Why the Late Maryam Mirzakhani was so Important to Mathematics

Iranian-born professor won the Fields Medal in 2014.

Stanford University

Maryam Mirzakhani, a renowned mathematician and the first woman to win the Fields Medal, died on Saturday after a four year battle with breast cancer. She was 40 years old.

Mirzakhani’s friend Firouz Naderi, the former Director for Solar System Exploration at NASA, broke the news on Instagram Saturday. “A light was turned off today. It breaks my heart ….. gone far too soon,” he wrote.

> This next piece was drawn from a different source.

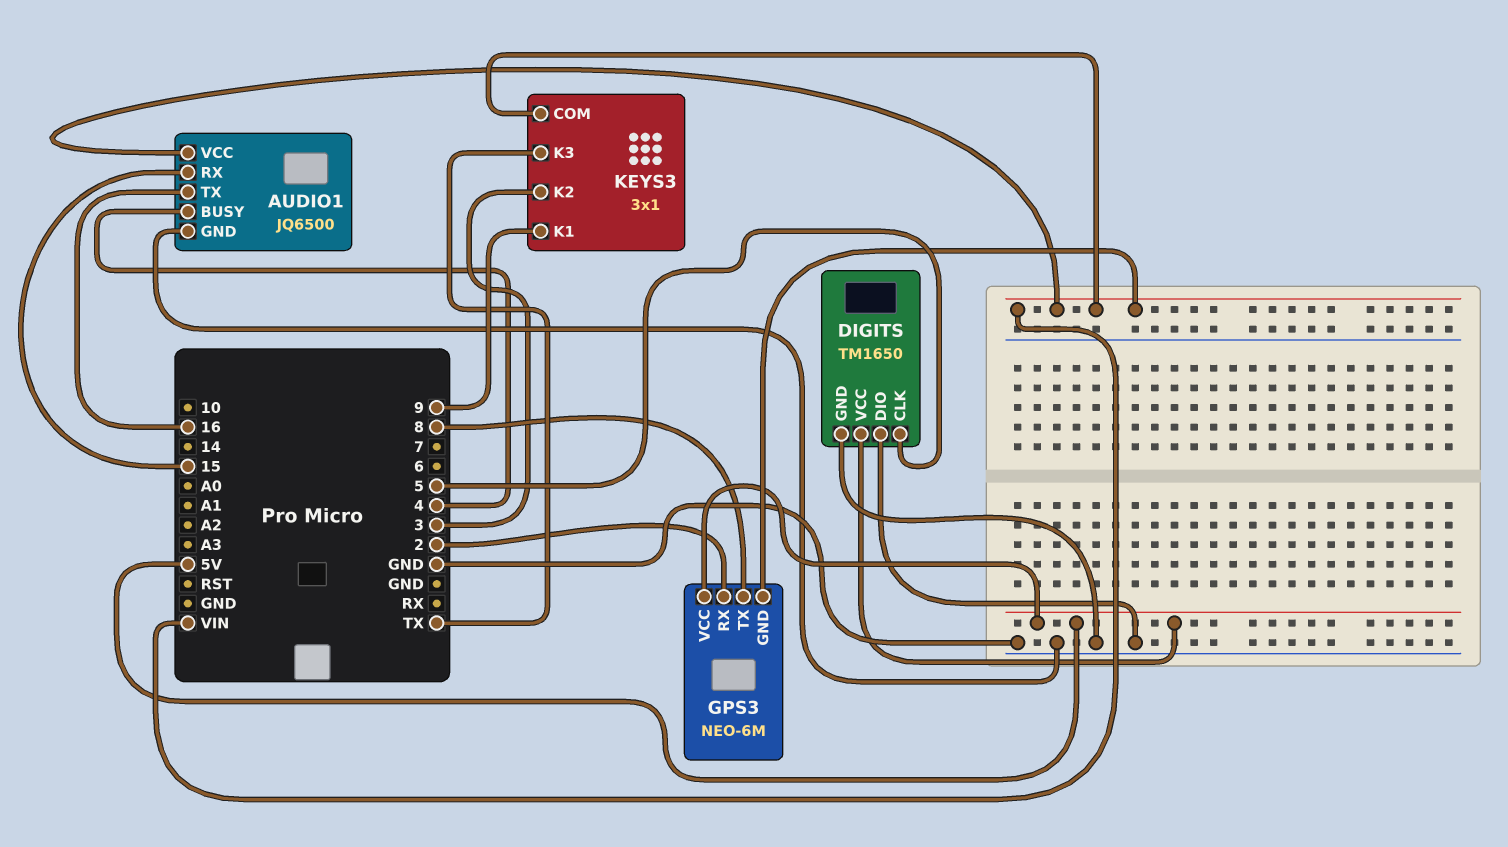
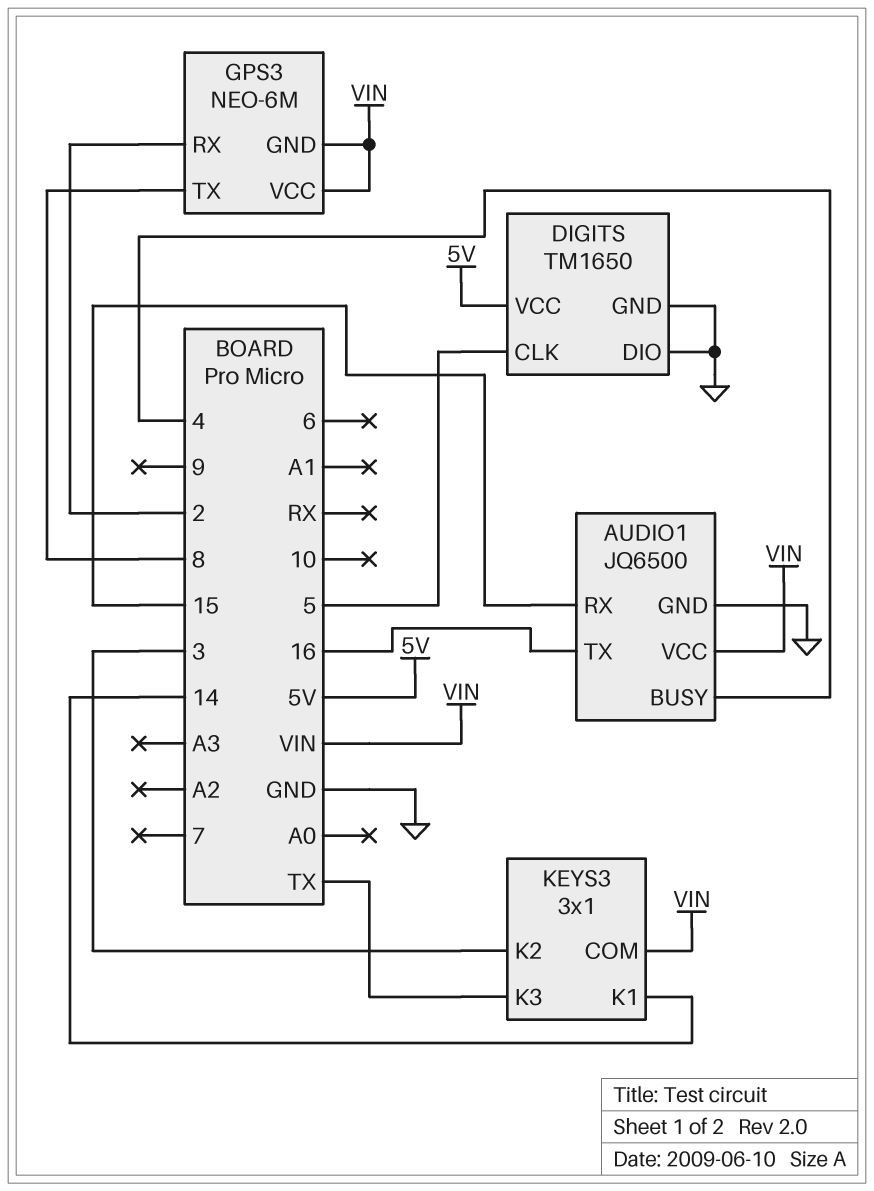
GPS3 pin VCC: 5V -> VIN
KEYS3 pin K1: 9 -> 14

Mirzakhani had a profound impact in the field of mathematics. A professor at Stanford, the Iranian-born Mirzakhani won the Fields Medal in 2014 for her research on the complex structural configurations known as Riemann surfaces. Particularly, Mirzakhani’s work concerned the “moduli spaces” of these shapes.

Stanford University told The Guardian that Mirzakhani’s work in mathematics on space and shape had implications in fields ranging from cryptography to the theoretical physics of how the universe came to exist.

She was the first woman to win the Fields Medal, nicknamed the “Nobel Prize for Mathematics.” The win was significant; although women have been contributing to mathematics for centuries, the field is still viewed as predominately male. One need look no further than the Fields Medal itself; the prize was established in 1936.

Mirzakhani was born in 1977 in Tehran. She won two gold medals in the International Mathematical Olympiad as a teen, and earned her PhD at Harvard in 2004. She is survived by her husband, Jan Vondrák, and her daughter, Anahita.